I wake up around 7 AM, drink a giant pumpkin spiced latte or some other disgusting drink, go for an hour-long walk, and then paint for the day, broken up by food and phone breaks. At night, I’ll see a movie or get frozen yogurt and wander around the mall with friends.
I grew up in Manhattan, and always fantasized about suburbia. Los Angeles is my suburban dream.
Is It Too Much To Say I Want It Back, 2025, Oil on Canvas, 101.6 × 152.4 cm © Tallulah Dirnfeld
Your solo exhibition “I Was Always Good” is currently on view at Abigail Ogilvy Gallery. Could you tell us a bit about the concept behind this show?
The title comes from a Francesca Woodman inscription: “I was always good at holding onto nothing.” It felt to me like a curse as well as an admission. The concept of performing goodness, being agreeable, submissive, and presentable, until those traits begin to feel unsettling, permeates the entire show. I was thinking a lot about Alice Miller’s The Drama of the Gifted Children and how kids learn to survive by figuring out what other people need from them, even if it means sacrificing their inner lives in the process. The works, which include chrome horses, uniformed girls without faces, and severed braids arranged like relics, stage that performance of goodness as a sort of theater. There is a subtle feeling that everything could turn into a threat, that shrines to innocence could just as easily turn into effigies, even though everything appears to be flawless.
Faces are unique. They identify a person. What happens when you remove that, when the figure turns into a type instead of a person, is what interests me more. That reasoning is expanded upon by uniforms, which transform the body into an interchangeable emblem. It functions similarly to memory. Seldom do we see complete portraits of the people of our past. They vanish into roles, gestures, or outlines. Facelessness, in my opinion, is more a means of illustrating how memory and performance flatten identity than it is of erasure.

Do you actually enjoy exhibition openings?
Openings feel like both a wedding and a funeral. You’re celebrated, but the work itself is already out of your hands. What I do enjoy is seeing people I love, especially my family, all in one place, having fun together. Everyone is always excited to see my mom. She’s my decoy.
What kinds of questions do you hope viewers carry with them after seeing your work?
I want people to leave feeling a little uneasy and nostalgic. I want them to wonder why tenderness can come with a hint of danger, and why something that was once associated with comfort can suddenly feel almost funereal. What does it mean to get chills from something you loved as a kid? That question is more about what it stirs in my paintings than it is about my paintings themselves.
Artist: Tallulah Dirnfeld
What projects are you currently working on, and when is your next exhibition scheduled?
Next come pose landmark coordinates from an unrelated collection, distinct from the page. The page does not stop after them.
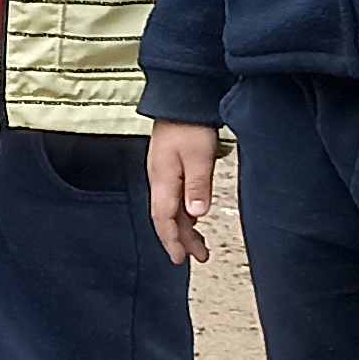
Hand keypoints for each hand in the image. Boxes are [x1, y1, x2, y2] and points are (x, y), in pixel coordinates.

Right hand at [148, 119, 220, 267]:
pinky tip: (193, 217)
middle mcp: (159, 180)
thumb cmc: (189, 126)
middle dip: (180, 239)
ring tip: (199, 244)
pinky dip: (184, 213)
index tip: (180, 258)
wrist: (180, 101)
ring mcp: (163, 174)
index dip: (172, 240)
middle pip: (166, 217)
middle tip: (196, 257)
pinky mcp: (170, 168)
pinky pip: (174, 198)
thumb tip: (196, 214)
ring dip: (184, 228)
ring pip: (170, 209)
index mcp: (163, 180)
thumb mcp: (199, 158)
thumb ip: (197, 187)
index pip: (163, 218)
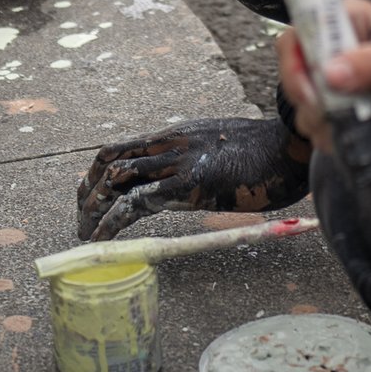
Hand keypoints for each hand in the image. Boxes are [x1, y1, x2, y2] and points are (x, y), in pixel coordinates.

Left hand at [76, 117, 312, 241]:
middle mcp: (171, 142)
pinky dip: (112, 220)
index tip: (89, 195)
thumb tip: (189, 180)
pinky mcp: (187, 183)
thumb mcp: (222, 149)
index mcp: (177, 134)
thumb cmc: (266, 154)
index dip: (98, 172)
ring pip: (118, 179)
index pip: (123, 148)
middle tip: (82, 220)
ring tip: (86, 234)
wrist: (289, 148)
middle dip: (88, 192)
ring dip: (94, 208)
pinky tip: (102, 237)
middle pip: (111, 161)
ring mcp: (178, 161)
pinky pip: (137, 201)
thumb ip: (199, 159)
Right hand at [277, 0, 370, 152]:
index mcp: (347, 20)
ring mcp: (333, 84)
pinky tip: (365, 130)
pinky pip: (318, 129)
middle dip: (312, 98)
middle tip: (340, 111)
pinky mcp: (338, 112)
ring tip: (366, 118)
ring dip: (327, 120)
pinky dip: (335, 136)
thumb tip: (331, 74)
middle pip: (293, 73)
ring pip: (302, 106)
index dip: (296, 60)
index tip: (312, 88)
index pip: (300, 32)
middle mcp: (332, 49)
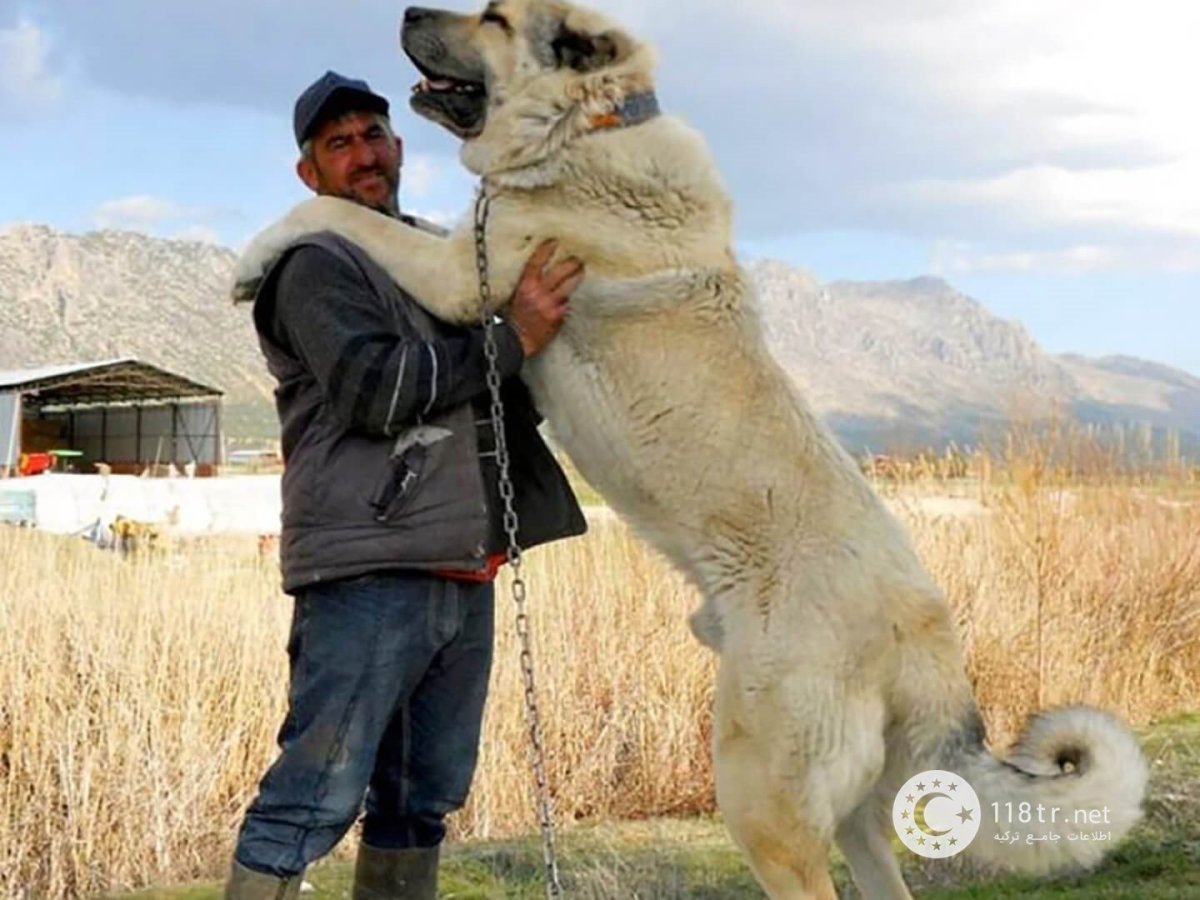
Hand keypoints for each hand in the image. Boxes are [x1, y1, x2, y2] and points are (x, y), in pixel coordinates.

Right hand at [506, 240, 583, 356]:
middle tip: (577, 259)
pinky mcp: (558, 317)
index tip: (554, 242)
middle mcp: (540, 294)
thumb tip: (536, 271)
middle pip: (561, 272)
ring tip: (581, 272)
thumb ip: (526, 283)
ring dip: (577, 277)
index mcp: (525, 286)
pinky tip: (568, 298)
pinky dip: (568, 301)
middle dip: (572, 263)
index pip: (537, 262)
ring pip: (570, 286)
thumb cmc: (512, 318)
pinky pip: (567, 304)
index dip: (546, 250)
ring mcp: (551, 306)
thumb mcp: (513, 296)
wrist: (516, 340)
I’m working on a painting for a Saturday Morning Cartoon-themed group show opening in December at TW Fine Art Gallery in Palm Beach. My piece is inspired by the Powerpuff Girls.
In January, I’ll be in a war-themed group show at Abigail Ogilvy Gallery in Los Angeles. Although the topics appear to be very different, they both deal with the language of conflict, one facing it head-on, the other cloaked in the bright innocence of childhood. I’m curious about how the structures of power, control, and even violence that mold us can be reflected in the images we associate with play or safety.